Enfin, cette affaire interroge : notre regard habitué à l’art en vient probablement à accepter certaines situations sous couvert d’approfondissement, façon « Actors studio ». En effet, il était ici question de mimer des actes sexuels. Même si ces actions sont banales dans ce métier, on est en droit de demander quand s’arrête la codification et quand commence la réalité.
Par analogie donc, la technique de cinéma « Actors studio » demande à l’acteur un investissement émotionnel et physique permettant une illusion de réalité. Souvent, les cinéastes provoquent ces états. Un exemple des plus terribles sur lesquels l’actualité s’est attardée il y a deux ans est le « Dernier tango à Paris » de Bernardo Bertolucci.
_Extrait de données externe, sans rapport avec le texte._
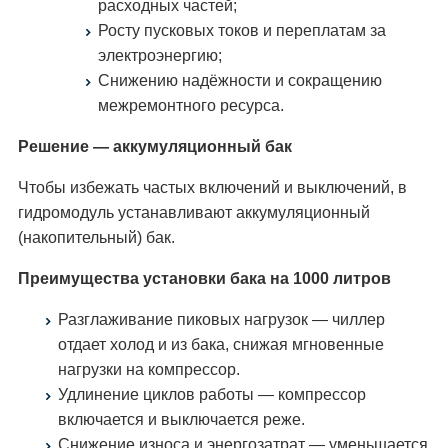
расходных частей;
Росту пусковых токов и переплатам за
электроэнергию;
Снижению надёжности и сокращению
межремонтного ресурса.
Решение — аккумуляционный бак
Чтобы избежать частых включений и выключений, в
гидромодуль устанавливают аккумуляционный
(накопительный) бак.
Преимущества установки бака на 1000 литров
Разглаживание пиковых нагрузок — чиллер
отдает холод и из бака, снижая мгновенные
нагрузки на компрессор.
Удлинение циклов работы — компрессор
включается и выключается реже.
Снижение износа и энергозатрат — уменьшается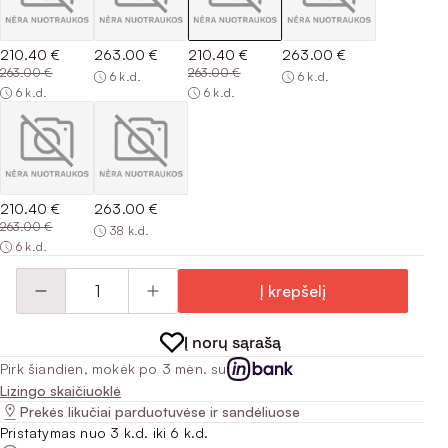
210.40 €
263.00 €
210.40 €
263.00 €
263.00 €
263.00 €
6 k.d.
6 k.d.
6 k.d.
6 k.d.
210.40 €
263.00 €
263.00 €
38 k.d.
6 k.d.
Į krepšelį
Į norų sąrašą
Pirk šiandien, mokėk po 3 mėn. su
Lizingo skaičiuoklė
Prekės likučiai parduotuvėse ir sandėliuose
Pristatymas nuo 3 k.d. iki 6 k.d.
L’actrice Maria Schneider ne savait pas ce qu’il allait se passer dans l’une des scènes de sexe. Marlon Brando aurait eu l’idée (entérinée par le cinéaste) de se servir d’une plaquette de beurre comme lubrifiant pour mimer l’acte de sodomie. Et Bertolucci de justifier des années plus tard : « Je voulais capter sa réaction de fille, pas celle d’une actrice. Je voulais capter sa réaction de fille humiliée, par exemple lorsqu’elle hurlait « non, non ! ». Maria Schneider avait dix-neuf ans. Elle ne s’en est jamais remise. Cocaïne, héroïne, et mort prématurée d’un cancer.
« Sa réaction de fille » : ces mots laissent pantois. Est-ce que la réaction attendue de la proie enfin humiliée, voire violée, est un objectif qui supplante le rôle de l’artiste, actrice ou chanteuse ? On est en droit de se poser la question. Posons encore celle-ci : lorsque les gestes dépassent la codification de la mise en scène, qu’est-ce qui retient les témoins en présence de dire simplement que ce n’est pas normal et que la victime ne doit pas subir cela ? Il semblerait qu’une sorte de sacrifice soit offert au spectacle. Aussi longtemps qu’on regarde, on ne voit pas réellement. On peut aussi éclairer cet événement avec l’opéra « Pagliacci » de Leoncavallo. Dans cette œuvre fondamentale et grille de lecture de l’opéra au sens large, le protagoniste tue vraiment sa femme et son amant pendant une représentation théâtrale sous le regard du public. Il s’agit d’une époustouflante mise en abyme du spectacle qui explique par des symboles et des archétypes forts que les faits les plus graves n’ont même pas besoin d’être dissimulés : il suffit simplement de ne pas bouger.
L’opéra, traditionnellement lieu d’expression musicale d’une libido très axée sur une femme sacrifiée et sacrificielle, et par conséquent témoin d’un patriarcat éculé, pourrait ne pas se remettre face aux prises de conscience actuelles si une éducation du regard et des gestes n’est pas enfin dessinée.
C’est cela que Chloé Briot raconte et désigne du regard.